→ **Data section**:

# # # #

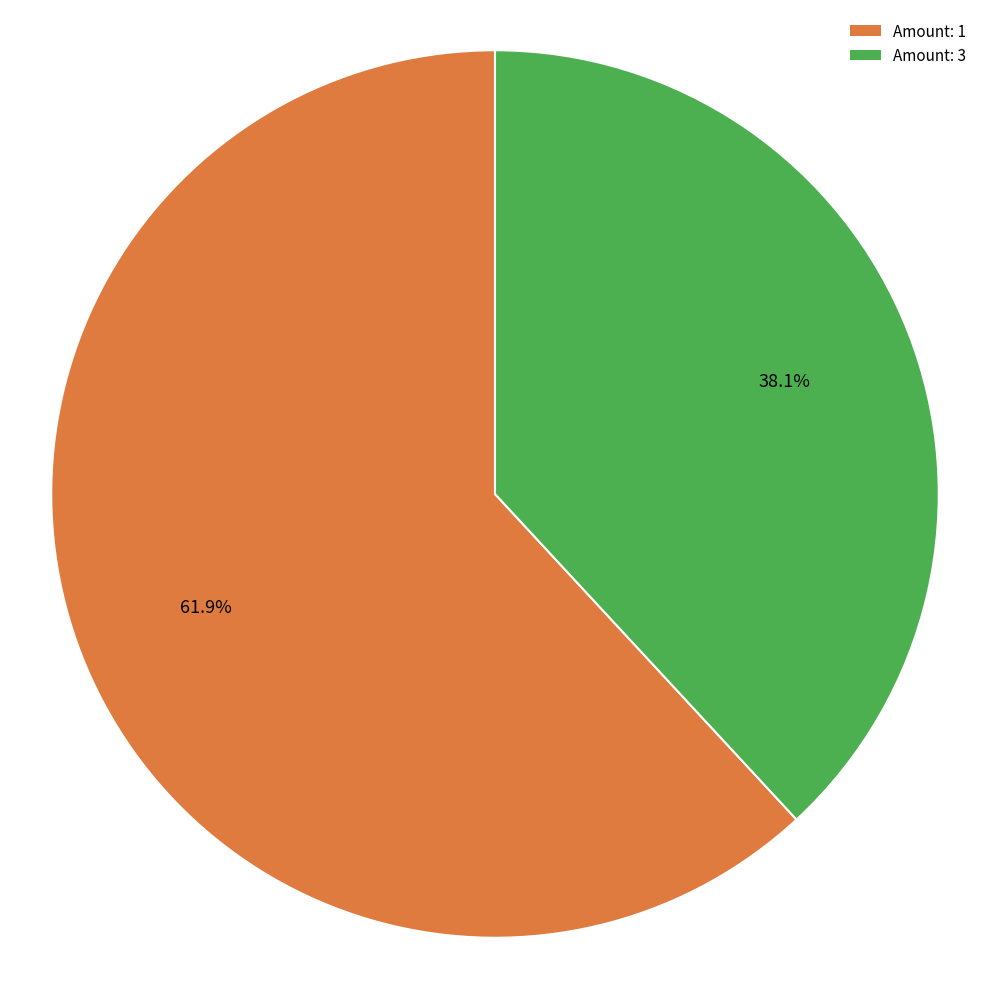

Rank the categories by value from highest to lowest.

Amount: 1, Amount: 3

# # # #

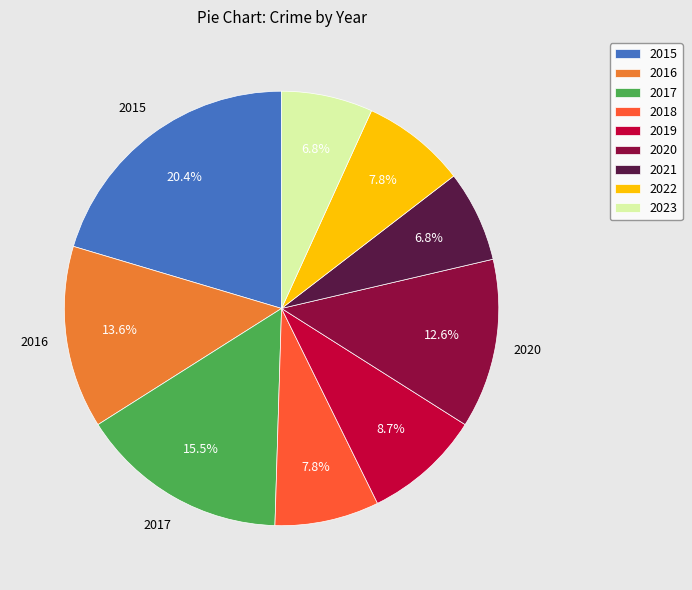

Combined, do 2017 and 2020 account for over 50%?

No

# # # #

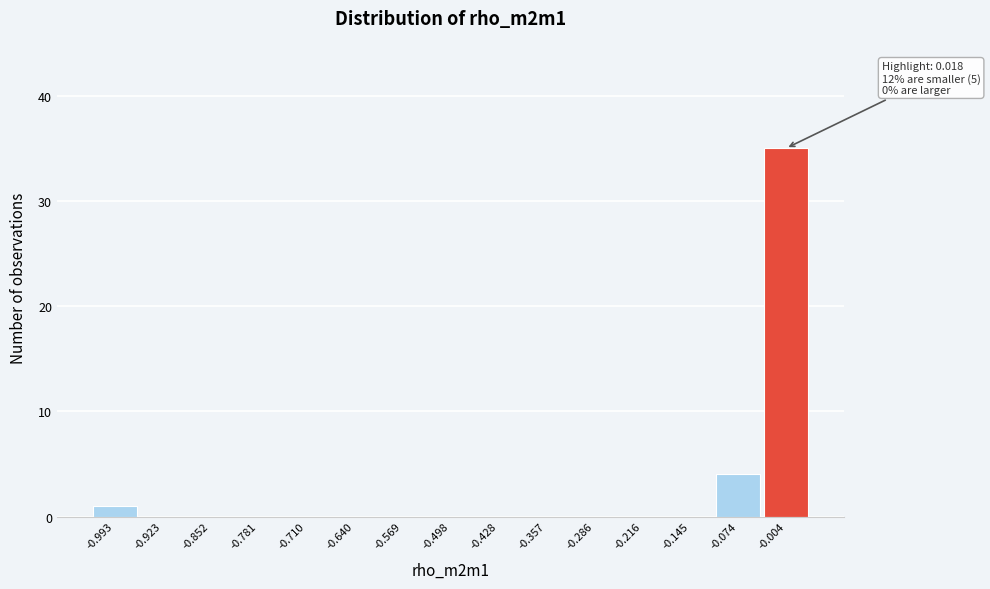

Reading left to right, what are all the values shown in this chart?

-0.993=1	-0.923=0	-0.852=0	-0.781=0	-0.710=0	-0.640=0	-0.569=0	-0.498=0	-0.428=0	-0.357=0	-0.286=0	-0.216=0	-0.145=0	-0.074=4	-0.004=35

# # # #

Extract each line from the entries above that contains the string "Reading", treating uppercase and lowercase as different.

Reading left to right, what are all the values shown in this chart?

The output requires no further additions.